Filipo has terminated his contract voluntarily. A Stuff headline announced that he and Wellington Rugby have been 'judged in the court of public opinion'. The views of the public I have read on social media range from racists bellowing for him to be deported, to justifiable concern about this being another example of the all too prevalent violence in this country.
That arbiter of good taste and moral probity Paul Henry has weighed in on the debate and NZ Rugby has apologised to the victims and their families. I suppose it is better late than never but what are they apologising for? For the fact that Filipo is a rugby player? For having used their influence to effect a discharge without conviction? For presiding over a culture in which these sort of incidents are all too common place? Or all of the above?
In response to the hue and cry in mainstream and social media, the Solicitor General has recommended that the judge's decision be reviewed. The victims and their families are said to be 'blown away' by this development.
Anonymous law experts are claiming the decision has nothing whatsoever to do with the outcry in social media. Yeah right.
John Kirwan has apologised on behalf of all rugby.
A man who tried to organise a protest against Filipo's contract with the Wellington Lions but was upstaged by Filipo's decision to terminate it himself, got his moment in the media spotlight by revealing that he had been threatened on Facebook.
Also on Facebook, Eliota Fulmaono-Sapolu posted edited highlights of the judge's ruling and claimed that the media coverage has been slanted and exaggerated to sensationalise the case at the expense of Filipo and his family. He has a point.
Some of the obvious questions - was this an unprovoked attack and how severe it was - have been answered with the release of official documents. According to the judgement, the gravity of the offending is 'unquestionable and inescapable'. It was a case of 'fairly serious' street violence. Filipo's attack on one of the men involved punching and stomping which rendered the man unconscious. The charge for this was injuring with reckless disregard. The two charges of male assaults female were 'more in the nature of pushing and shoving'. The victims indicated that the offending had a serious effect on them.

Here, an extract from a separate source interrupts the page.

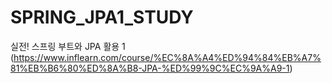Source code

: # SPRING_JPA1_STUDY

실전! 스프링 부트와 JPA 활용 1 (https://www.inflearn.com/course/%EC%8A%A4%ED%94%84%EB%A7%81%EB%B6%80%ED%8A%B8-JPA-%ED%99%9C%EC%9A%A9-1)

There are questions that remain unanswered. Why wasn't Fliipo tried in the Youth Court? If the male assaults female charges were in the nature of 'pushing and shoving', why did Newshub report them as a punch to the jaw and throat severe enough to require plastic surgery on one and threaten the singing career of the other? Was the judge wrong about the nature of the offence? Were the victims talking up their injuries and how they were caused for their own reasons? Or did Newshub whip it up for their own reasons? Why did it take so long for the case to be publicised? Who approached who - i.e. did the victims approach TV3 with it or the other way round?
I think the judge was right to say that imprisonment was not warranted. Having made that decision he then needed to consider the effects on Filipo of a conviction. In deciding to discharge without conviction he was influenced by several factors including Filipo's youth, his remorse, preparedness to pay reparations and enter restorative justice (refused by his victims) and his previous good character.

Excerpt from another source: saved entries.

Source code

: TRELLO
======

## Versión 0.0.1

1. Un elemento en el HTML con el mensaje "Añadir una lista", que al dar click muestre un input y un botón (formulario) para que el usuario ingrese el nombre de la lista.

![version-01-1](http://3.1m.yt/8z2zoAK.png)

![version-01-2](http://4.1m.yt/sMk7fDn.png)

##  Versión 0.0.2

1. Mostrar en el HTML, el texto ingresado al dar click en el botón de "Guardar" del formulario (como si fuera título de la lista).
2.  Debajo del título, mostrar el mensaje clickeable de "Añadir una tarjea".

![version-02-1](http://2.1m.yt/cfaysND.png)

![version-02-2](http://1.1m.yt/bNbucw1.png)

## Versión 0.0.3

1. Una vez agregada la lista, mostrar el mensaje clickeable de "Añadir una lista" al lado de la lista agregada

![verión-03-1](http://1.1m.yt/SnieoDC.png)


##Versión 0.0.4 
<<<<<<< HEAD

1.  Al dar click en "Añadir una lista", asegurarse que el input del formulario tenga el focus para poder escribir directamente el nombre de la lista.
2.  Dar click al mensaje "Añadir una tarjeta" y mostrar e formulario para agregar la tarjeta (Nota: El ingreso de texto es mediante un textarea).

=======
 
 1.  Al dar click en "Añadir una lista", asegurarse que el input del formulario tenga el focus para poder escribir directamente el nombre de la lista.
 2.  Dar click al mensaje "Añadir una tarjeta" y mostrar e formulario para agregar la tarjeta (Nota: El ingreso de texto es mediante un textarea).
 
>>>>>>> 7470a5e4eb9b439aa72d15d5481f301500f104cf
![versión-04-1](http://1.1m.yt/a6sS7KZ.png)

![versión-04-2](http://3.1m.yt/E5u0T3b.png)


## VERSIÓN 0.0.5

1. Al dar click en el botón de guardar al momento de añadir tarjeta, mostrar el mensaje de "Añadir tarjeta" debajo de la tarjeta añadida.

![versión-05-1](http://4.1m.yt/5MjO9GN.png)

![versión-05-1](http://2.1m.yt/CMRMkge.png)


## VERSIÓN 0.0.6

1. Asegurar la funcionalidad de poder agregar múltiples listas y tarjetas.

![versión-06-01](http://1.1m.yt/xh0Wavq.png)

So - as critical as I am of the world of rugby and of the whole toxic locker room culture - I see Filipo as one who got away. Or, as things now stand, as one who got away only to be recaptured and publicly flogged - thanks in no small measure to a social media primed and fired by Newshub.
Whatever the stuff that went on behind the scenes, if Filipo was genuinely remorseful; if this incident had made him a better, more mature and more controlled person, then surely that is all to the good. Let's see more humane and sensible sentencing. I want to see the CJS behaved with kindness and leniency when it deals with ALL young first time offenders. I'd rather it considered what terrible harm all forms of prison WILL do to most young people and how convictions at critical stages can devastate lives. If that means sometimes some people get away too lightly, then that's far better than people typically being treated too harshly.